Les défis liés à l’avenir sont autrement plus larges et complexes. «En 2025, il faudra 30% de TRM en plus de ce qu’il y a aujourd’hui», glisse Patrick Vorlet. De quoi nécessiter de larges financements pour augmenter l’attractivité des formations et des rémunérations: «Je crois que l’on est tous d’accord pour dire qu’il faut augmenter l’attractivité de ces professions si l’on veut trouver plus de main-d’oeuvre. Très bien. Mais cela va coûter aux cantons et aux collectivités. Cela signifie donc plus d’impôts ou plus de frais d’assurance maladie. Personne ne veut cela. C’est le serpent qui se mord la queue, et je crains que rien ne bouge réellement dans les 10 à 20 ans à venir.»
Mais d’où viendra alors le déblocage de cette situation? «L’éducation de la population jouera un énorme rôle, estime Patrick Vorlet. Il y a un besoin d’investissements massifs dans la prévention ou dans le sport par exemple. Mais cela prendra beaucoup de temps. Il faudra aussi travailler sur le sens d’un engagement dans ces corps de métiers, redorer l’image de ces professions où l’on se bat pour sauver des vies, pour son prochain. Cela reste malgré tout un argument de poids». Encore faut-il avoir de bonnes conditions pour pouvoir le faire.
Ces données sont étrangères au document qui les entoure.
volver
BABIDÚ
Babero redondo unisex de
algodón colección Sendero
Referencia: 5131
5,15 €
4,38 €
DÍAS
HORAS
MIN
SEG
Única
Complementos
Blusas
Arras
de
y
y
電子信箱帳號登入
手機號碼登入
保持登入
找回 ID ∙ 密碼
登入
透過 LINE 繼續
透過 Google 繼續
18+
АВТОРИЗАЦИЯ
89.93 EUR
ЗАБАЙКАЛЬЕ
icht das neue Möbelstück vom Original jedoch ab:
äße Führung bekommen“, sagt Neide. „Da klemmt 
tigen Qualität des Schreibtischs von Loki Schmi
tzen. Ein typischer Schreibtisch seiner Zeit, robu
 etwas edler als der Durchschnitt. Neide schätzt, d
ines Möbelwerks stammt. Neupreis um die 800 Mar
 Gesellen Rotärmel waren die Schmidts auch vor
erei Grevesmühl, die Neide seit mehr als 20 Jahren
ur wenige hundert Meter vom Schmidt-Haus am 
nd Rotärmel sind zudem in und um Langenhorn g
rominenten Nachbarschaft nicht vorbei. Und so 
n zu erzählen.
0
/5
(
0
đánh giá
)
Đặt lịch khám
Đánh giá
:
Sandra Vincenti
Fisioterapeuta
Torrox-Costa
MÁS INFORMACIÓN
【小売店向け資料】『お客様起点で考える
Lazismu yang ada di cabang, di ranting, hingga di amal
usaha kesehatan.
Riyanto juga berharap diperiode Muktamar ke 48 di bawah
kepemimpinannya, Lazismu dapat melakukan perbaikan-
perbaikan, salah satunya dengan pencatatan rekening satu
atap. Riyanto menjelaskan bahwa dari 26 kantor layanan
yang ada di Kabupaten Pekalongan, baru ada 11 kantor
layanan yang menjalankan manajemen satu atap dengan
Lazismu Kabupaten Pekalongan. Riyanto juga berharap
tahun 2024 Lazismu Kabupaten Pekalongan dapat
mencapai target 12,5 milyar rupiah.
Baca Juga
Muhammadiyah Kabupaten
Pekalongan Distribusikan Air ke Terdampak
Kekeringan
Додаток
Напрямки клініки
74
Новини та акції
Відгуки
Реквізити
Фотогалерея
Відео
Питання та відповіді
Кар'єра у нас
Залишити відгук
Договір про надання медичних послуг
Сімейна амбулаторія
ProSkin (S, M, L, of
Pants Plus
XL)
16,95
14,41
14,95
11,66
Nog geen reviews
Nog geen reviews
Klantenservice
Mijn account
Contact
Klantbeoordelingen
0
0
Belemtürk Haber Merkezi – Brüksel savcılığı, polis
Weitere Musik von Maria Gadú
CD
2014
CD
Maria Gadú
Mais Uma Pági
L'avenir? Les soins à domicile
Selon le spécialiste, les progrès technologiques pourront aussi amener un regain d’intérêt pour le médical ou le paramédical. «De nouvelles formations de pratiques avancées sont déjà en train de voir le jour. Des masters ouvrent de nouvelles possibilités de carrière. Le problème de la rémunération restera central, mais il existe des solutions pour rendre l’avenir plus attractif.»
Pour Patrick Vorlet, les mentalités évoluent depuis un certain temps déjà, ce qui est malgré tout un très bon signe: «Il y a dix ans, il y avait peut-être une petite guerre d’égo entre les médecins, les infirmiers et d’autres soignants. Aujourd’hui, les médecins semblent comprendre que nous pouvons apporter une véritable plus-value à leur travail. Ils n’ont de toute manière pas le choix, les numérus clausus instaurés sur les bancs induisent qu’il y aura moins de spécialistes. Toute la chaîne des métiers des soins sera alors précieuse.»
Et quid des soins à domicile? «C’est l’avenir. Le seul moyen de désengorger les hôpitaux est de développer les offres de soins à domicile, en s’appuyant également sur les technologies. Et dans cet espace, les TRM auront aussi un champ à exploiter.» De quoi replacer aussi beaucoup de professions primordiales pour l'ensemble du système de santé sous la lumière et mettre en avant la spécialité du domiciliaire comme une expertise pointue.